Já era alta madrugada quando a confraternização terminou. Kagura abria a porta corrediça da casa de Gintoki, que chegava sendo arrastado por Ginmaru, da mesma forma que sua contraparte mais jovem era levada por Shinpachi. Ambos estavam bêbados demais e antes de subirem as escadas haviam quase vomitado as tripas, como consequência do porre que tomaram.

Assim que todos entraram, os dois albinos tiraram forças de onde não tinham e correram para o banheiro, de onde se ouvia o incômodo e nojento som de alguém vomitando muito. Um som bastante corriqueiro para quem convivia com o antigo Shiroyasha e com seu conhecido lado pinguço.

No dia seguinte estariam insuportáveis como sempre por conta da ressaca.
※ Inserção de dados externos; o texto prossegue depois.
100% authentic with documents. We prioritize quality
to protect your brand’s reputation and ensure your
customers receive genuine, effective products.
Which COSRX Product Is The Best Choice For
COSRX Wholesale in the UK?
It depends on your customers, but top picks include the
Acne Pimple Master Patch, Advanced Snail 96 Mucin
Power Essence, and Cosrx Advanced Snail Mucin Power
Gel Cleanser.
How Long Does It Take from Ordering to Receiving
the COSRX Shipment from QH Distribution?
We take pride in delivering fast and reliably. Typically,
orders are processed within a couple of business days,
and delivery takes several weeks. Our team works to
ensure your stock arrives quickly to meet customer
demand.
Após alguns minutos, o Gintoki do passado e o do futuro saíram do banheiro com passadas vacilantes, que só pararam quando alguém caiu em cima dos dois. Não foi difícil para Shinpachi identificar a pessoa que despencara do teto:

― Sacchan-san?!

A kunoichi de cabelos de cor lilás havia caído do teto e conseguiu derrubar os dois homens, que tentaram se levantar enquanto se livravam dela. Por seu turno, Sarutobi Ayame se agarrava aos dois ferrenhamente, se divertindo com a forma desajeitada com a qual tentavam se libertar daquela situação. Nessa confusão, os óculos de grau dela caíram e, com a visão embaçada, se agarrou a um terceiro indivíduo de cabelos prateados que, com o susto caiu no chão.

― Ô SUA MALUCA MÍOPE – Ginmaru tentava se livrar de Sacchan. – ME LARGA, VAI AGARRAR MEU PAI!

Kagura pegou os óculos e entregou a ela, que se levantou e os pôs enquanto se empertigava e se desculpava com Ginmaru.

― Sacchan-san – Shinpachi indagou. – Você veio aqui só por causa do Gin-san, ou tem alguma novidade?

― Sim – a kunoichi assumiu um tom sério enquanto ajeitava os óculos de grau. – Eles já estão se movimentando para o cerco. Vão começar com o cerco bem aos poucos, para ninguém desconfiar.